De acordo com Alan Nicolas, especialista em IA para negócios e fundador da Academia Lendár[IA], a regulamentação é essencial para o desenvolvimento da tecnologia no país. “A aprovação desse marco legal proporciona segurança jurídica às empresas que utilizam ou planejam utilizar IA, estimulando investimentos e assegurando que a inovação aconteça de forma ética e responsável”, explica.
Ele destaca ainda os desafios das avaliações de impacto. “Será preciso adotar medidas para evitar discriminação e erros que possam violar direitos individuais”, garante. Ele explica ainda que os sistemas de IA considerados de alto risco, como os utilizados em diagnósticos médicos ou decisões de crédito, precisarão seguir normas mais rigorosas. “Caso não obedeça as regras, a empresa estará sujeita a uma multa de até R$ 50 milhões por descumprimento.

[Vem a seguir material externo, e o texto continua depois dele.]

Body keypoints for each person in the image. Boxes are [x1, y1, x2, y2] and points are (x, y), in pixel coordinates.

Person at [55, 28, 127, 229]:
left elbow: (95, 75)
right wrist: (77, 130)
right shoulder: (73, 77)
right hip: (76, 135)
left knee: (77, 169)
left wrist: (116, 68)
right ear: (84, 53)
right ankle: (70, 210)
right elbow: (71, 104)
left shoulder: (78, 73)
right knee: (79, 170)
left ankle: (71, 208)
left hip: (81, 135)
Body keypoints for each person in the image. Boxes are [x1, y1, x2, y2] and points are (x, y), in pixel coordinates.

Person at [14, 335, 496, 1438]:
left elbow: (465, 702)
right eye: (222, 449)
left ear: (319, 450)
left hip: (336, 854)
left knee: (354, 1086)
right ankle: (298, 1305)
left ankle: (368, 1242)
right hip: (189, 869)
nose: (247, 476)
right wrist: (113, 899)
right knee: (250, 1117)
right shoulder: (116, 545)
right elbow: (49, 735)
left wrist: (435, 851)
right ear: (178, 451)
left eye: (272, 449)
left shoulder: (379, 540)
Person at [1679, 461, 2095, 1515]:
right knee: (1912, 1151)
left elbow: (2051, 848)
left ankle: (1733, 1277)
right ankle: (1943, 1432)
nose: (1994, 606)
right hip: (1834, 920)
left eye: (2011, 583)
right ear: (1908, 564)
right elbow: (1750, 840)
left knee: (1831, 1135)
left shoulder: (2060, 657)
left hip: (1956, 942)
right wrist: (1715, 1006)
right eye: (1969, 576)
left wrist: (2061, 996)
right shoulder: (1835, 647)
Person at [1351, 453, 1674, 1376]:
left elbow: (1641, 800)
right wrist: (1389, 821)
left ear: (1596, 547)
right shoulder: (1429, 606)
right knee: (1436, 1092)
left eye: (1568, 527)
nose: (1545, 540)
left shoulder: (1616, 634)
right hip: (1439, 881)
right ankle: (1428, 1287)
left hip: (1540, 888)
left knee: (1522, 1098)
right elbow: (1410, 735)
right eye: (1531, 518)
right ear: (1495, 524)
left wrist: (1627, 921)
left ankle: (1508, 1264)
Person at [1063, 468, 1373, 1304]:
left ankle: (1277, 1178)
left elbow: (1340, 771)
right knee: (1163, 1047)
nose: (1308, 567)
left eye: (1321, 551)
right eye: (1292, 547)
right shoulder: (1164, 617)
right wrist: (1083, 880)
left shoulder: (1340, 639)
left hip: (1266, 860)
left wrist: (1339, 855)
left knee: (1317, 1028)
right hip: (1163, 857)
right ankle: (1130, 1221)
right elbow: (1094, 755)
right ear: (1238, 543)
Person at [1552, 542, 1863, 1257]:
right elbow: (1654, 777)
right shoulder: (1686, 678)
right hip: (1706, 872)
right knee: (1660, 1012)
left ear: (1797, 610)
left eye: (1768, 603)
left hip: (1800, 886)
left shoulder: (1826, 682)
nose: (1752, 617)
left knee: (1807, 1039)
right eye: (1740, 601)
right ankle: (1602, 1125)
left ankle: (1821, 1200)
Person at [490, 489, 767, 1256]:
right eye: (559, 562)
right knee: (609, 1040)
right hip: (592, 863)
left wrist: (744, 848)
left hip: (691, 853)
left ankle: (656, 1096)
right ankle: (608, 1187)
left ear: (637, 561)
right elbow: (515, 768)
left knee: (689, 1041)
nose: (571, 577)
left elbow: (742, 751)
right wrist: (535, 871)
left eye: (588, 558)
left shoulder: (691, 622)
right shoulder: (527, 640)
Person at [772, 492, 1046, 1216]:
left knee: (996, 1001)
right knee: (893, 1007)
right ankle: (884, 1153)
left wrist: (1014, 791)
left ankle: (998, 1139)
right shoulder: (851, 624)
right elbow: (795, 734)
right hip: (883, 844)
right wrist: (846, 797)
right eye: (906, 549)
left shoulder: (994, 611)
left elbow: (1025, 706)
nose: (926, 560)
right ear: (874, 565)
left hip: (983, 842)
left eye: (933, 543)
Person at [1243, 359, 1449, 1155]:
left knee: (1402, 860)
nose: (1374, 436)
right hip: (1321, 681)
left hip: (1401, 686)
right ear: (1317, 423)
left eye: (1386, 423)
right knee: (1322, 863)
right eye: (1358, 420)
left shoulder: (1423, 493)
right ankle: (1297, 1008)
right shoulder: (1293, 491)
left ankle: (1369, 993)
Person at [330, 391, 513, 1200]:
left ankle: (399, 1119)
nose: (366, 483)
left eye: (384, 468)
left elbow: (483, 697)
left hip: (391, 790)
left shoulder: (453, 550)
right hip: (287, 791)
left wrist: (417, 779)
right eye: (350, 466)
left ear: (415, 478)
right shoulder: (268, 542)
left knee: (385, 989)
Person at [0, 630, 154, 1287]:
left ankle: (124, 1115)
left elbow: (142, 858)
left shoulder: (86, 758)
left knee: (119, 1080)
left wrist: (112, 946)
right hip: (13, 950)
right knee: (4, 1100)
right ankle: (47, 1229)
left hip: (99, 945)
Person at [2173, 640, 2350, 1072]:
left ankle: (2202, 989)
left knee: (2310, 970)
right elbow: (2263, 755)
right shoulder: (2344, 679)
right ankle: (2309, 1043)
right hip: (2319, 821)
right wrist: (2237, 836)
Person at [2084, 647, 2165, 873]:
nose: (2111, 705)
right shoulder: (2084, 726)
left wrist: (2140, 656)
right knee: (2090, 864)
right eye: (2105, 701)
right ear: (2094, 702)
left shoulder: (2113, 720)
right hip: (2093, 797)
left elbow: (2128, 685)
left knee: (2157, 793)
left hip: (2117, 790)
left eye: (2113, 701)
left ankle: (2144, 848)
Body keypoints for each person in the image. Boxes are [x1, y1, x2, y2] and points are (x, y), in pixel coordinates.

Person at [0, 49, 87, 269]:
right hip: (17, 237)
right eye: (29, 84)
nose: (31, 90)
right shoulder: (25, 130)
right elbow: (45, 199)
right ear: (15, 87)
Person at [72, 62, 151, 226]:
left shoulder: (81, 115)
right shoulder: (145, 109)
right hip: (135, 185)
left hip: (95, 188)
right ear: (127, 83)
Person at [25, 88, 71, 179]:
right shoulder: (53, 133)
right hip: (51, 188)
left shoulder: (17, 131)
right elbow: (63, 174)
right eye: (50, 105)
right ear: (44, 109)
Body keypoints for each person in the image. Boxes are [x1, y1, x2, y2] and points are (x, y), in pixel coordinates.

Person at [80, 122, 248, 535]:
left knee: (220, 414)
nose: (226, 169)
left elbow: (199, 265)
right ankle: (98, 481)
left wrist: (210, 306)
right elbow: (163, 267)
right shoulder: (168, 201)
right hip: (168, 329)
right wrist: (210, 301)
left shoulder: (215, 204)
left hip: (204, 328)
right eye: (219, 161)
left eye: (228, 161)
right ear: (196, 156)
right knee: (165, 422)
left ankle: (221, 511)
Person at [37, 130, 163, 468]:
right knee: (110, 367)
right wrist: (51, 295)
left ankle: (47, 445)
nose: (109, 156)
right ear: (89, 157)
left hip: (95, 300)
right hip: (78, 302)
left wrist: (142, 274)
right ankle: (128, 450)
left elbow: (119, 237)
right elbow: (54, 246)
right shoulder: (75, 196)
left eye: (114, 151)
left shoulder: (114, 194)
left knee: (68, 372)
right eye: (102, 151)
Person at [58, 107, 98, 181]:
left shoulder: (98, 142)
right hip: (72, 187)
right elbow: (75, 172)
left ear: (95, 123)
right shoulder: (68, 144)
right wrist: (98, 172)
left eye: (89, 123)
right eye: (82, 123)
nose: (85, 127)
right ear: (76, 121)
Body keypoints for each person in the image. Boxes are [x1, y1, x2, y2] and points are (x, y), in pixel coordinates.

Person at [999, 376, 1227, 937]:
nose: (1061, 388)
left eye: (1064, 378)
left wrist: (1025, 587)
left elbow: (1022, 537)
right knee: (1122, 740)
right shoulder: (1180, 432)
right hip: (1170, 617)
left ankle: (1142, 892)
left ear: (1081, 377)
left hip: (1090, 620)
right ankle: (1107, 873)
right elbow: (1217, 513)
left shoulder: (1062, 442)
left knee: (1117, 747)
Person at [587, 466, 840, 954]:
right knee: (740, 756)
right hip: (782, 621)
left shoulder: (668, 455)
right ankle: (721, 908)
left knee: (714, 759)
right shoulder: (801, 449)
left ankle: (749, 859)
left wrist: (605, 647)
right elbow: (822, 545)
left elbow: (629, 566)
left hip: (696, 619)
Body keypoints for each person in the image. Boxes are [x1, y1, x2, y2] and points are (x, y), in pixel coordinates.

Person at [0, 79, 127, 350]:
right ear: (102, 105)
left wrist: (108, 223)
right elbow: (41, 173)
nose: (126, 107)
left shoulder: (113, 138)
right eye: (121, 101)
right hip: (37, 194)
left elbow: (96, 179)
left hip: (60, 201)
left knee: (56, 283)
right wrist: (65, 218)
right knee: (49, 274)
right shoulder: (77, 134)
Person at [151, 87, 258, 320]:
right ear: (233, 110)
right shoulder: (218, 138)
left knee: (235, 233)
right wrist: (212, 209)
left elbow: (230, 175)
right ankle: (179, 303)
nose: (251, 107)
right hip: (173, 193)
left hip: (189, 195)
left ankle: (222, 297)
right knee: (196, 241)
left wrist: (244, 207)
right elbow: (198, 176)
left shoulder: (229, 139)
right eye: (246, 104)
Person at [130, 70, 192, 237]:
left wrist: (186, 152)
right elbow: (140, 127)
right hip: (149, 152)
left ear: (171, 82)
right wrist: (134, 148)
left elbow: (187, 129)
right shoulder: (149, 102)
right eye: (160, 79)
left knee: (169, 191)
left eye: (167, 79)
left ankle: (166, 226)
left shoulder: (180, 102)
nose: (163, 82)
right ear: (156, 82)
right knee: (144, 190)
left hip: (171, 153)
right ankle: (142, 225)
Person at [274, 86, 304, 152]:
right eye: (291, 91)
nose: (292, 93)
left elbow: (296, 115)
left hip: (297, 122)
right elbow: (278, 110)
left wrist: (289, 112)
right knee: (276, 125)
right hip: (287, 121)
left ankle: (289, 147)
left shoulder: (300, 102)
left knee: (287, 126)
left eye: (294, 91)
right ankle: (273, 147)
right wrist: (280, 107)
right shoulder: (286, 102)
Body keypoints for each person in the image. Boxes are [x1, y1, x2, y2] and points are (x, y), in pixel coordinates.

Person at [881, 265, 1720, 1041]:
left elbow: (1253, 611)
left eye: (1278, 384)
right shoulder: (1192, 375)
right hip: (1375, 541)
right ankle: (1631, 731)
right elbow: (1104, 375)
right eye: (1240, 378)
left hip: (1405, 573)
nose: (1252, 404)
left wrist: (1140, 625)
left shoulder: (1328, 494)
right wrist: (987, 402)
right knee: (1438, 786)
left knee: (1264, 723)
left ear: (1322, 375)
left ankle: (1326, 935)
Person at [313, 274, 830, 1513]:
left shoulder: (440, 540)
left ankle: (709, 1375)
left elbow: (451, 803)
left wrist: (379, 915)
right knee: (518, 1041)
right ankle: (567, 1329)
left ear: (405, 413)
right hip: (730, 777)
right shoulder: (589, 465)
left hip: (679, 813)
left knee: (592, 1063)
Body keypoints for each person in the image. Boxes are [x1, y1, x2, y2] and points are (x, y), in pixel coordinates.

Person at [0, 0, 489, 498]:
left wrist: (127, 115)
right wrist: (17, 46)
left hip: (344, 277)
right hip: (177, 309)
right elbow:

Embora isso represente um desafio, também é uma oportunidade para as pequenas empresas ganharem a confiança do público e se destacarem em práticas éticas”.
Inovação
Daí em diante, a regulamentação também abre espaço para inovação. “Com um ambiente legal bem definido, as empresas podem criar produtos e serviços baseados em IA com mais tranquilidade, sabendo que estão seguindo as regras”, diz Alan Nicolas.
Especialistas sugerem que o governo crie programas de apoio para facilitar a adaptação às novas normas, fomentando a inovação em um ambiente regulatório seguro. Em suma, isso pode posicionar o Brasil como líder na área, desde que se mantenha o equilíbrio entre inovação e proteção dos direitos.
No dia 10 de dezembro, o Plenário do Senado, aprovou a matéria. Agora, a Câmara dos Deputados precisa aprovar o projeto de lei antes de ele entrar em vigor.